Auch als Ferienwohnung über Airbnb buchbar
„In den letzten Jahren ist die Nachfrage explodiert“, sagt Kruse. Dabei kommen die Touristen nicht nur zum Training. „Da ich am Montag erst abends und am Freitag nur bis mittags arbeite, stehen die Räume leer, wenn ich kein Personal Training gebe“, gibt er zu bedenken. Er sei zudem mit seinen Kunden ganz viel draußen. Die private Vermietung sei deshalb eine zusätzliche Einnahmequelle. Über das verlängerte Wochenende bietet Kruse sein kleines Studio über Airbnb auch als Ferienunterkunft für Kurzurlauber an. Werbung hat er dafür keine gemacht. „Seit zwei Jahren bin ich durchgängig ausgebucht.“Über der Umkleide wurde eine Decke eingezogen und ein großes Doppelbett aufgebaut, das durch eine Raumspartreppe zu erreichen ist und von dem aus man über ein großes Dachfenster in den Sternenhimmel schauen kann. Der begrenzte Platz wird optimal genutzt. Kruse hat sich vorher etliche Tinyhäuser angesehen. Eine alte Hobelbank dient als Esstisch. Damit der große Tisch beim Training nicht im Weg ist, ist er aufgehängt und kann unter die Decke gezogen werden.
Private Wohnzimmeratmosphäre
Schon bei der Planung seines Studios wollte Kruse eine private Atmosphäre mit Wohnzimmercharakter schaffen. „Das Personal Training lebt zwar vom Trainer, aber man sollte reinkommen und sich gleich wohlfühlen.“ Auch das „HHometown“ ist sehr wohnlich eingerichtet und wirkt mit den Sesseln wie ein privates Wohnzimmer mit integriertem Trainingsbereich.
In München betreibt Florian Börstler das „My Private Gym“. Das Studio hat mehrere Räume, die exklusiv für eine Stunde zu einem Preis von 25 Euro online reserviert werden können. Kunden können dann allein trainieren, einen Freund mitbringen oder eine Session mit einem Personal Trainer vereinbaren. Das „My Private Gym“ hat elektronisch gesicherte Schlösser, die mit einem individuellen Link geöffnet werden können. Den Link bekommt man nach der Buchung per E-Mail zugeschickt. Er ist 15 Minuten vor der gebuchten Trainingszeit freigeschaltet. Gezahlt wird auch hier pro Stunde, nicht pro Person. Wie das „Blackyard“ in Hamburg adressiert auch der Geschäftsführer des „My Private Gym“ in München sein Angebot gezielt an Personal Trainer, die mit ihren Kunden die Räumlichkeiten nutzen möchten. Wer öfter kommt, bekommt günstigere Preise. „Unsere Zielgruppe sind Menschen, die ihre Zeit und ihre Privatsphäre schätzen“, sagt Börstler.

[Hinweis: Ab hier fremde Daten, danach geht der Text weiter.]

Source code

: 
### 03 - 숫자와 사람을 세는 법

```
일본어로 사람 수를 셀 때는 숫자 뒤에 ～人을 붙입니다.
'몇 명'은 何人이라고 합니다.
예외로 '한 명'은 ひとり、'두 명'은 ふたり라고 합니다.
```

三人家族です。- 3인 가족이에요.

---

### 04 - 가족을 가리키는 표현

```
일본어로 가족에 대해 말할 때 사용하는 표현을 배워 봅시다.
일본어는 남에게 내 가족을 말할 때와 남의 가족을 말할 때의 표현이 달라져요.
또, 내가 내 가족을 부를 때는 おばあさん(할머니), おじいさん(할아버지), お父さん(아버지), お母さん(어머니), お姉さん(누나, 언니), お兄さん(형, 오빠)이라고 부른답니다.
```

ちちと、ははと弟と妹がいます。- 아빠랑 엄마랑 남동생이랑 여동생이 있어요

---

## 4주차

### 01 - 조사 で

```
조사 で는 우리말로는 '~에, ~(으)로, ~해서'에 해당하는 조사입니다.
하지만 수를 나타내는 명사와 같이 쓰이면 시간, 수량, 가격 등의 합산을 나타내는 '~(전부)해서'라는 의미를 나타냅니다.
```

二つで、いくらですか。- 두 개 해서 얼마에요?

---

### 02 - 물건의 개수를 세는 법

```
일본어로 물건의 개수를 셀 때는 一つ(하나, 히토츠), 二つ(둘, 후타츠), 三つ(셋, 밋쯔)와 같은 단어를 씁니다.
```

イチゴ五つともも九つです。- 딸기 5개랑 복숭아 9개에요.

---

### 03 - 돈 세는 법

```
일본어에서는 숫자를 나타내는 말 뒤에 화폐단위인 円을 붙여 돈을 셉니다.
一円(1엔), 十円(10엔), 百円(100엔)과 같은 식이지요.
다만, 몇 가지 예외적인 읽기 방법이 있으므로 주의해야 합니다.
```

„Wir haben eine gute Mischung aus Personal Trainern, die unsere Räumlichkeiten für ihre Trainingseinheiten nutzen, Freunden, die einfach Lust haben, gemeinsam zu trainieren, oder auch Unternehmen, die ihren Mitarbeitern ein privates Studio zur Verfügung stellen wollen. Wir sind sehr zufrieden damit, wie sich das Konzept bisher entwickelt hat und angenommen wurde. Unsere Erwartungen wurden von Anfang an bei Weitem übertroffen.“
Sind die Nischenanbieter mit viel Fantasie und Kreativität zunächst aus der Not geboren, so haben sie sich alle bewährt und sind auch nach der Pandemie erfolgreich und weiter auf Expansionskurs. So plant Kruse an der Ostsee schon seine zweite Dependance inklusive Nutzung als Ferienwohnung für Sportfreaks.